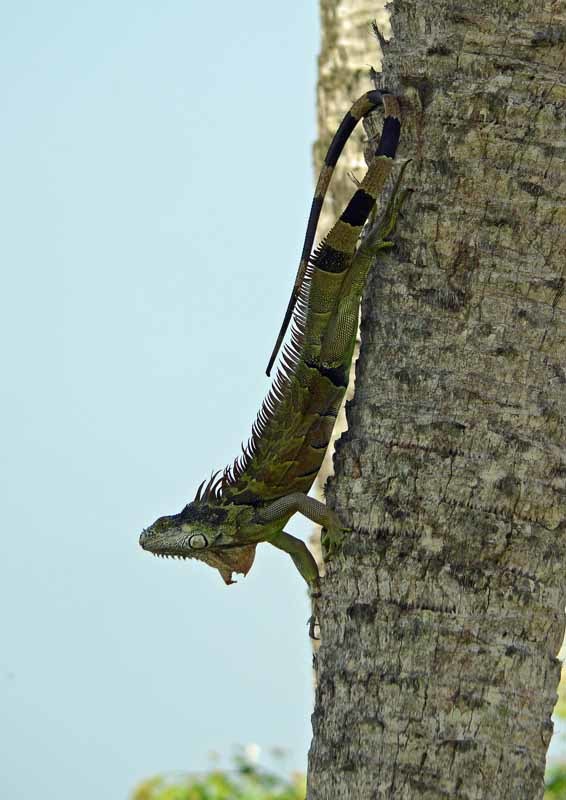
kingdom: Animalia
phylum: Chordata
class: Squamata
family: Iguanidae
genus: Iguana
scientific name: Iguana iguana
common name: Green iguana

PROBLEM TO WORK ON:
Could you repeat every record above line for line, leaving out the pictures?

TASK RESULT:
kingdom: Animalia
phylum: Chordata
class: Squamata
family: Iguanidae
genus: Iguana
scientific name: Iguana iguana
common name: Green iguana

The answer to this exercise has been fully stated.